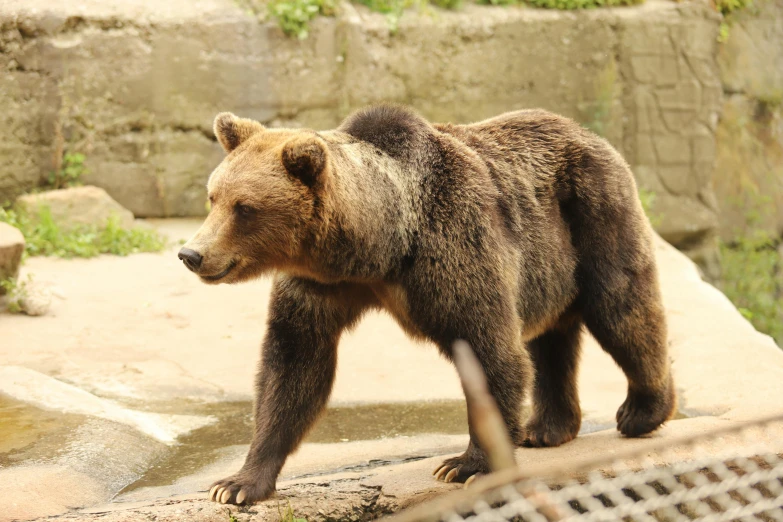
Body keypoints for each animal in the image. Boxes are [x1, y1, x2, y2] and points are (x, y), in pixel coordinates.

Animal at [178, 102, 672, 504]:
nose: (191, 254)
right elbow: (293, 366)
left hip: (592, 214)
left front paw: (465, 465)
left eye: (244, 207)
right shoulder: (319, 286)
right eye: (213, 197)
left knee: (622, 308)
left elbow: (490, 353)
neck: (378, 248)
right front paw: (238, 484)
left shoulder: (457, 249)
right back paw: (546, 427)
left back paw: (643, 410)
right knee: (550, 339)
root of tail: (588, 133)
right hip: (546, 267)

☆ ☆ ☆ ☆ ☆

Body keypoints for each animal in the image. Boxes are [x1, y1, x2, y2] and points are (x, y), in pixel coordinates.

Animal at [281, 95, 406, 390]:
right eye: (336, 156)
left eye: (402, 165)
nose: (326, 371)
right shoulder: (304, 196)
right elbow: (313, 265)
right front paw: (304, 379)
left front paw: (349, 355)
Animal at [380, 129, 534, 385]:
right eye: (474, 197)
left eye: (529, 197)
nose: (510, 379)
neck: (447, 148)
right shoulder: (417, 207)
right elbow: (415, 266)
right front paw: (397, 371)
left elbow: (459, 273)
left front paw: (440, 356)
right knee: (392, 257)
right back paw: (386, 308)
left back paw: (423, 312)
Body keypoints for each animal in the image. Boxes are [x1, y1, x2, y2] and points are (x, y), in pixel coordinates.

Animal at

☆ ☆ ☆ ☆ ☆

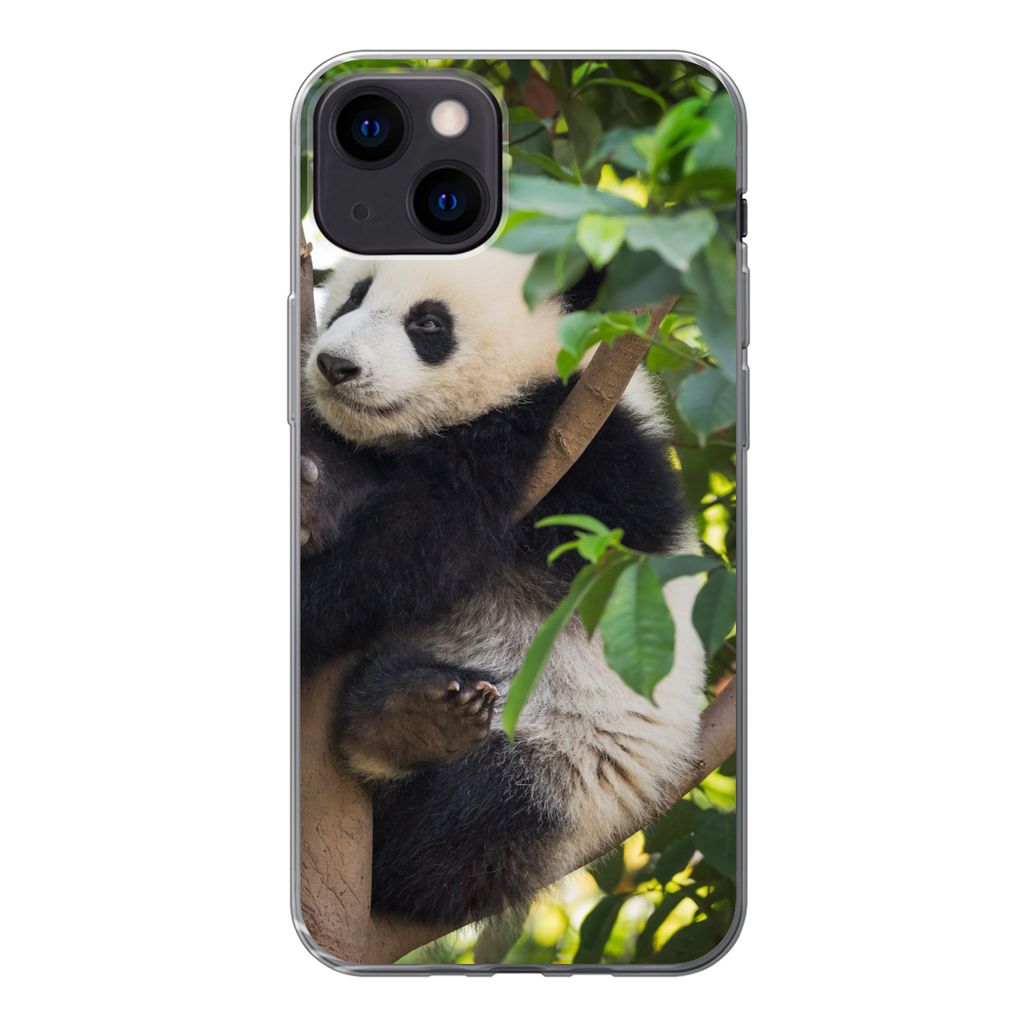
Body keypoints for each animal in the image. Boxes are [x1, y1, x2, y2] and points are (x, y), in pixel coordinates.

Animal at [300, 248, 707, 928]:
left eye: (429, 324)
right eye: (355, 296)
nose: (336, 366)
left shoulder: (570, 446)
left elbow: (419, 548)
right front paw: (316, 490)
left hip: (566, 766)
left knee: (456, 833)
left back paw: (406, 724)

☆ ☆ ☆ ☆ ☆

▶ _EXERCISE BRIEF_
Working through the records, copy each line in which the word "front" appears.

▶ _TASK OUTPUT_
left front paw: (465, 465)
right front paw: (238, 484)
right front paw: (304, 379)
left front paw: (349, 355)
right front paw: (397, 371)
left front paw: (440, 356)
right front paw: (316, 490)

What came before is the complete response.